The Federal Power Act delineates the respective roles of the Commission and the states, assigning powers in accordance with each sovereigns’ core interests, he said.

“The federal government is tasked with ensuring just and reasonable wholesale rates, prohibiting state action that would either encumber interstate commerce or harm other states. The states retain authority over the most local of concerns: choice of generation, siting of transmission lines, and the entirety of retail sales and distribution. Each sovereign has a sphere of authority, and in each sphere, the relevant sovereign’s powers are supreme,” wrote Danly.

Respect for the states’ role in the federal system and under the FPA “would counsel against even modest, non-essential declarations of our authority, if done at the states’ expense. Why, when issuing a directive to the RTOs and ISOs (undoubtedly Commission-jurisdictional entities), must we also declare that ‘retail regulatory authorit[ies] cannot broadly prohibit the participation in RTO/ISO markets of all distributed energy resources or of all distributed energy resource aggregators’? Perhaps the states should not or cannot prohibit such participation.”

But it is not “for us to make sweeping declarations regarding the States’ jurisdiction over distributed generation,” Danly argued.

Rather, he argued that the Commission’s jurisdiction over wholesale rates “would ideally be vindicated, were it to collide with a state prohibition, through a challenge to a specific enactment or regulation by making arguments ‘armed with principles of federal preemption and the Supremacy Clause.’”

Apart from FERC’s “injudicious jurisdictional declarations, today’s order stands as an imprudent exercise of the Commission’s power. Why promulgate a rule at all? Reluctance to govern by fiat is counseled particularly in a case like this in which the generation resources the majority seeks to promote, by their very nature, inevitably will affect the distribution system, responsibility for which is assigned, with no ambiguity, to the states.”

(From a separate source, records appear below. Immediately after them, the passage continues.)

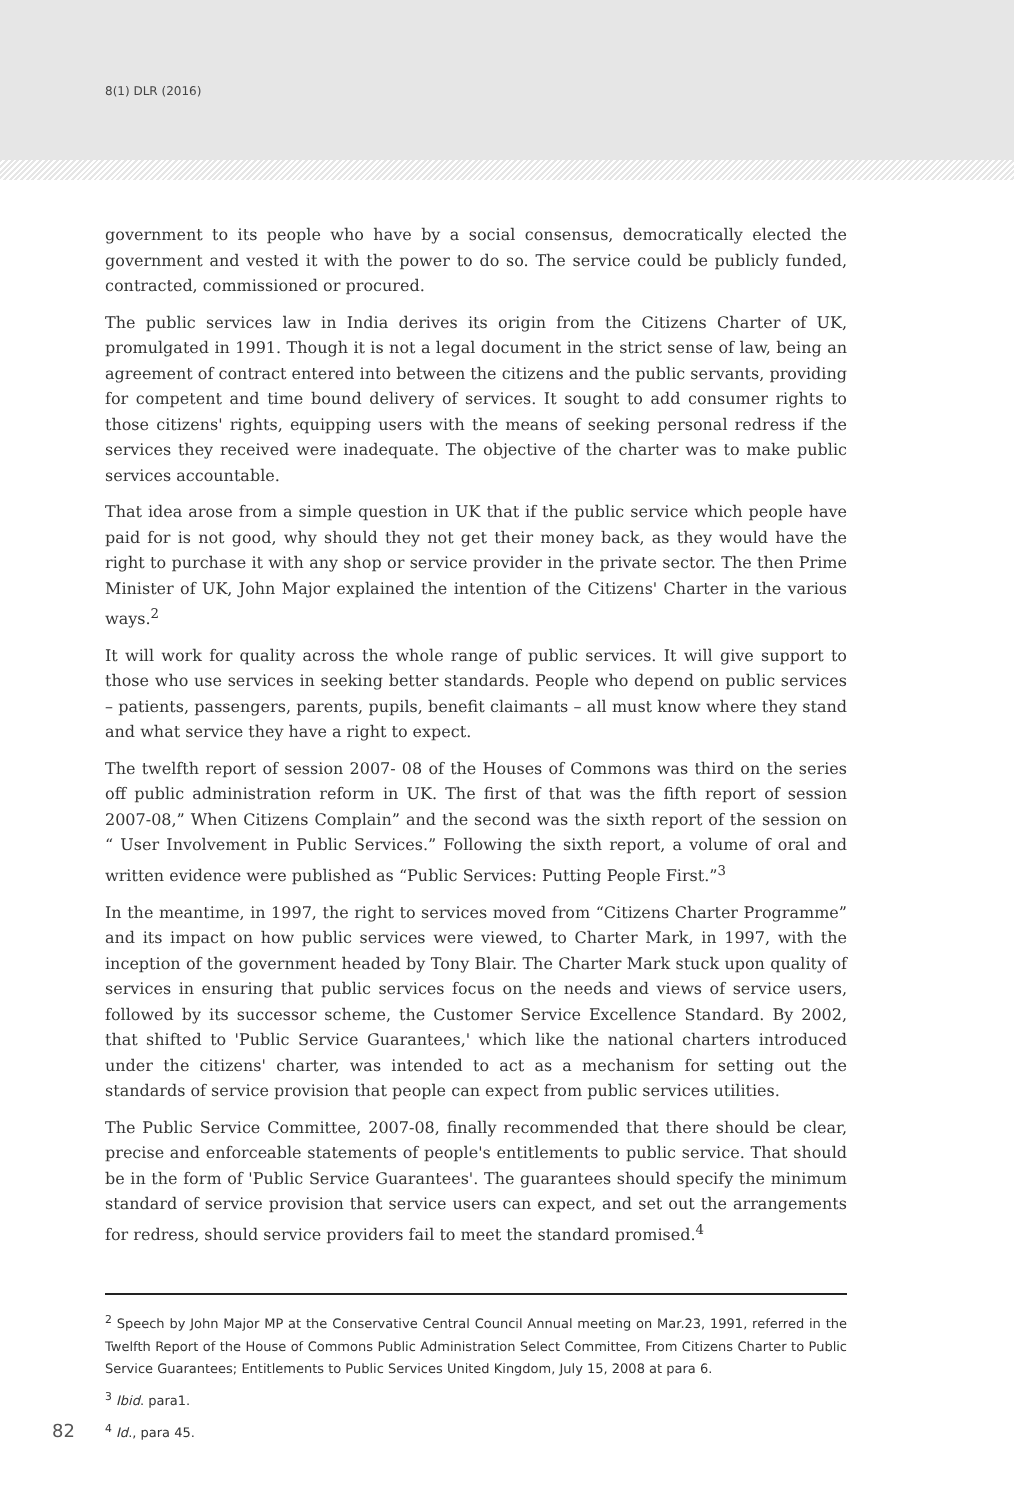8(1) DLR (2016)
government to its people who have by a social consensus, democratically elected the government and vested it with the power to do so. The service could be publicly funded, contracted, commissioned or procured.
The public services law in India derives its origin from the Citizens Charter of UK, promulgated in 1991. Though it is not a legal document in the strict sense of law, being an agreement of contract entered into between the citizens and the public servants, providing for competent and time bound delivery of services. It sought to add consumer rights to those citizens' rights, equipping users with the means of seeking personal redress if the services they received were inadequate. The objective of the charter was to make public services accountable.
That idea arose from a simple question in UK that if the public service which people have paid for is not good, why should they not get their money back, as they would have the right to purchase it with any shop or service provider in the private sector. The then Prime Minister of UK, John Major explained the intention of the Citizens' Charter in the various ways.<sup>2</sup>
It will work for quality across the whole range of public services. It will give support to those who use services in seeking better standards. People who depend on public services – patients, passengers, parents, pupils, benefit claimants – all must know where they stand and what service they have a right to expect.
The twelfth report of session 2007- 08 of the Houses of Commons was third on the series off public administration reform in UK. The first of that was the fifth report of session 2007-08,” When Citizens Complain” and the second was the sixth report of the session on “ User Involvement in Public Services.” Following the sixth report, a volume of oral and written evidence were published as “Public Services: Putting People First.”<sup>3</sup>
In the meantime, in 1997, the right to services moved from “Citizens Charter Programme” and its impact on how public services were viewed, to Charter Mark, in 1997, with the inception of the government headed by Tony Blair. The Charter Mark stuck upon quality of services in ensuring that public services focus on the needs and views of service users, followed by its successor scheme, the Customer Service Excellence Standard. By 2002, that shifted to 'Public Service Guarantees,' which like the national charters introduced under the citizens' charter, was intended to act as a mechanism for setting out the standards of service provision that people can expect from public services utilities.
The Public Service Committee, 2007-08, finally recommended that there should be clear, precise and enforceable statements of people's entitlements to public service. That should be in the form of 'Public Service Guarantees'. The guarantees should specify the minimum standard of service provision that service users can expect, and set out the arrangements for redress, should service providers fail to meet the standard promised.<sup>4</sup>
<sup>2</sup> Speech by John Major MP at the Conservative Central Council Annual meeting on Mar.23, 1991, referred in the Twelfth Report of the House of Commons Public Administration Select Committee, From Citizens Charter to Public Service Guarantees; Entitlements to Public Services United Kingdom, July 15, 2008 at para 6.
<sup>3</sup> Ibid. para1.
<sup>4</sup> Id., para 45.
82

FERC should allow the RTOs and ISOs “(or the states or the utilities) to develop their own DER programs in the first instance. If the promises of DERs are what they purport to be, the markets will encourage their development. And if those programs result in wholesale sales in interstate commerce, then the question of the Commission’s jurisdiction will be ripe. Commission directives are unnecessary to encourage the development of economically-viable resources.”

Danly said he has “greater faith in the power of market forces and in the discernment of the utilities and the states.”